Hikers Not Bikers

Kurt and Gail Rheinheimer

Bicycling from the boat launch area of Carvins Cove to the base of the Sawmill Branch Trail; hiking up Sawmill Branch to the Appalachian Trail and then south to Lambert’s Meadow Shelter and back. 13.5 miles total (about 9 on bicycles).

We hadn’t done this bike/hike package in so long that we’d forgotten how demanding/excruciating the bicycling part is. You’d think a ride on a forest road around a reservoir would be easy enough, but what it is really is a series of ups and downs, the ups of which take you to the lowest gear of your bike and even then the occasional need to stand.

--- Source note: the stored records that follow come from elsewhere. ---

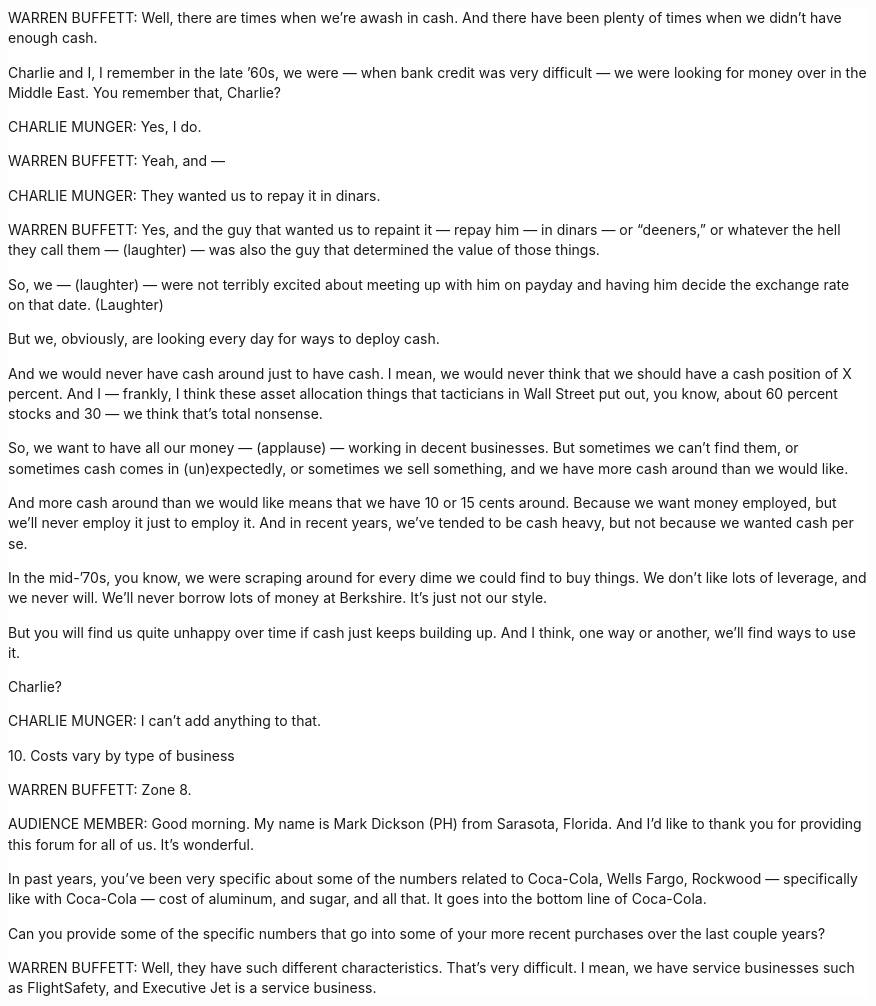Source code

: WARREN BUFFETT: Well, there are times when we’re awash in cash. And there have been plenty of times when we didn’t have enough cash.

Charlie and I, I remember in the late ’60s, we were — when bank credit was very difficult — we were looking for money over in the Middle East. You remember that, Charlie?

CHARLIE MUNGER: Yes, I do.

WARREN BUFFETT: Yeah, and —

CHARLIE MUNGER: They wanted us to repay it in dinars.

WARREN BUFFETT: Yes, and the guy that wanted us to repaint it — repay him — in dinars — or “deeners,” or whatever the hell they call them — (laughter) — was also the guy that determined the value of those things.

So, we — (laughter) — were not terribly excited about meeting up with him on payday and having him decide the exchange rate on that date. (Laughter)

But we, obviously, are looking every day for ways to deploy cash.

And we would never have cash around just to have cash. I mean, we would never think that we should have a cash position of X percent. And I — frankly, I think these asset allocation things that tacticians in Wall Street put out, you know, about 60 percent stocks and 30 — we think that’s total nonsense.

So, we want to have all our money — (applause) — working in decent businesses. But sometimes we can’t find them, or sometimes cash comes in (un)expectedly, or sometimes we sell something, and we have more cash around than we would like.

And more cash around than we would like means that we have 10 or 15 cents around. Because we want money employed, but we’ll never employ it just to employ it. And in recent years, we’ve tended to be cash heavy, but not because we wanted cash per se.

In the mid-’70s, you know, we were scraping around for every dime we could find to buy things. We don’t like lots of leverage, and we never will. We’ll never borrow lots of money at Berkshire. It’s just not our style.

But you will find us quite unhappy over time if cash just keeps building up. And I think, one way or another, we’ll find ways to use it.

Charlie?

CHARLIE MUNGER: I can’t add anything to that.

10. Costs vary by type of business

WARREN BUFFETT: Zone 8.

AUDIENCE MEMBER: Good morning. My name is Mark Dickson (PH) from Sarasota, Florida. And I’d like to thank you for providing this forum for all of us. It’s wonderful.

In past years, you’ve been very specific about some of the numbers related to Coca-Cola, Wells Fargo, Rockwood — specifically like with Coca-Cola — cost of aluminum, and sugar, and all that. It goes into the bottom line of Coca-Cola.

Can you provide some of the specific numbers that go into some of your more recent purchases over the last couple years?

WARREN BUFFETT: Well, they have such different characteristics. That’s very difficult. I mean, we have service businesses such as FlightSafety, and Executive Jet is a service business.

A little context before starting the ride: The boys at the Official Check In Station at Carvins Cove are, on a coldish December midday Sunday, collectively so totally bored that one comes rushing out of the door as you drive up. Another follows soon, and as you go in to pay your $2/person day fee, two more are hanging out and glad to see the customers.

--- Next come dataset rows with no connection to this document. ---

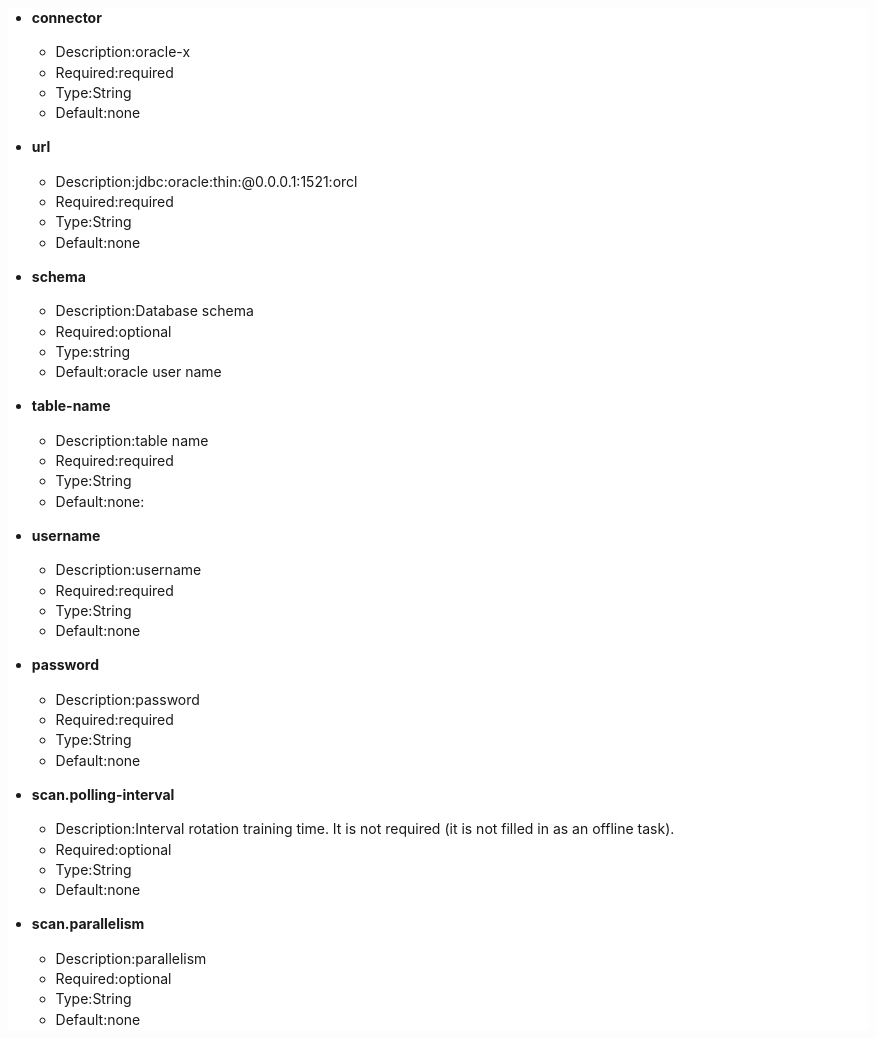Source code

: - **connector**
    - Description:oracle-x
    - Required:required
    - Type:String
    - Default:none
      <br />

- **url**
    - Description:jdbc:oracle:thin:@0.0.0.1:1521:orcl
    - Required:required
    - Type:String
    - Default:none
      <br />

- **schema**
    - Description:Database schema
    - Required:optional
    - Type:string
    - Default:oracle user name
      <br />

- **table-name**
    - Description:table name
    - Required:required
    - Type:String
    - Default:none:
      <br />

- **username**
    - Description:username
    - Required:required
    - Type:String
    - Default:none
      <br />

- **password**
    - Description:password
    - Required:required
    - Type:String
    - Default:none
      <br />

- **scan.polling-interval**
    - Description:Interval rotation training time. It is not required (it is not filled in as an offline task).
    - Required:optional
    - Type:String
    - Default:none
      <br />

- **scan.parallelism**
    - Description:parallelism
    - Required:optional
    - Type:String
    - Default:none
      <br />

But back to the excursion. Maybe it’s the extra weight of full day packs; maybe it’s that we’re OLD and don’t really ride bicycles all that much. Whatever it is, it was a minor highlight of the day to pull the bikes off the trail, lock them to a tree and get to start walking, even if it was up a mountainside. The Sawmill Branch Trail, which begins as part of the Arrowhead bike trail, follows what was on this day a healthy-flowing Sawmill Branch, which provided hope that the broad tan banks of the reservoir might soon be covered again with water. Once the foot-only trail departs from Arrowhead, the climb becomes steeper and the trail much less used, to the point that The Greatest Day Hiker Of Them All and I joked, as we kicked our way through previously undisturbed leaves, that we might be the only ones who use it. I’d teased her a time or two on the bikes, when I got up a hill before she did, and so she did not miss the opportunity to bury me on the trail, as of course she can do whenever the fancy strikes her. The walk up the east side of Catawba Mountain is a relatively easy one, and the short distance on the AT – down into Lambert’s Meadow – is truly easy and pleasant.

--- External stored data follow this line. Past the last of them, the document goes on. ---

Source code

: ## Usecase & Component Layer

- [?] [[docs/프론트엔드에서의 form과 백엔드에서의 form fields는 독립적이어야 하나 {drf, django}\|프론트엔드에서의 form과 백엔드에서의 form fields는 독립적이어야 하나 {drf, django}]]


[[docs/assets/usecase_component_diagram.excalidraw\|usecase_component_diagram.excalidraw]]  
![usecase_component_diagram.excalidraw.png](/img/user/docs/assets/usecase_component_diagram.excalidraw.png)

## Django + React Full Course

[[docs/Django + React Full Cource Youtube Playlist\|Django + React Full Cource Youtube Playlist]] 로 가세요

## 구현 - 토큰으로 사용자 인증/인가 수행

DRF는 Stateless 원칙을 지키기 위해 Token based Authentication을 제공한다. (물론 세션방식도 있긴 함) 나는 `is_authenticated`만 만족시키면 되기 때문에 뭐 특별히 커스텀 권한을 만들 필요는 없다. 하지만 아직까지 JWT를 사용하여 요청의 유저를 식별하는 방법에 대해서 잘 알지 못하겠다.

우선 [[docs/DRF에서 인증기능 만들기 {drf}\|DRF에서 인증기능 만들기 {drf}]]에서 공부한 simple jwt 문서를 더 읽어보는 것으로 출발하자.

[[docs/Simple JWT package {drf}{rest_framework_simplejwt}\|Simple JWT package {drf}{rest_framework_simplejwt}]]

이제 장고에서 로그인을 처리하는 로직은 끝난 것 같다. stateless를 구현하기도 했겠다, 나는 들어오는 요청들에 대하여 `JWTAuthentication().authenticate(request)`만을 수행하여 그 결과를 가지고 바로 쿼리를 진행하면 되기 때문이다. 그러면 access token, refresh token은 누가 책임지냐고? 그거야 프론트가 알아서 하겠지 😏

The reason for the shelter as a point for lunch was to use the fire pit, and after a false start or two, we got the damp wood we gathered from around the shelter to burn sufficiently to warm The Day Hiker’s hands to the extent that the whitened-finger Raynaud’s effects were minimal and short-lived.

The walk back down the mountain was easy and quick, but infused with shared dread over getting back on the bicycles. Once on we did, as The Day Hiker is wont to do, attack the road on the return ride, but by the time we were in sight of the parking lot, we agreed on two things: To throw the bikes into Carvins Cove when we got off them; and that we understood completely how those guys who ride the Alps want and need performance enhancers.

Hikers, The Day Hiker and I, not bikers.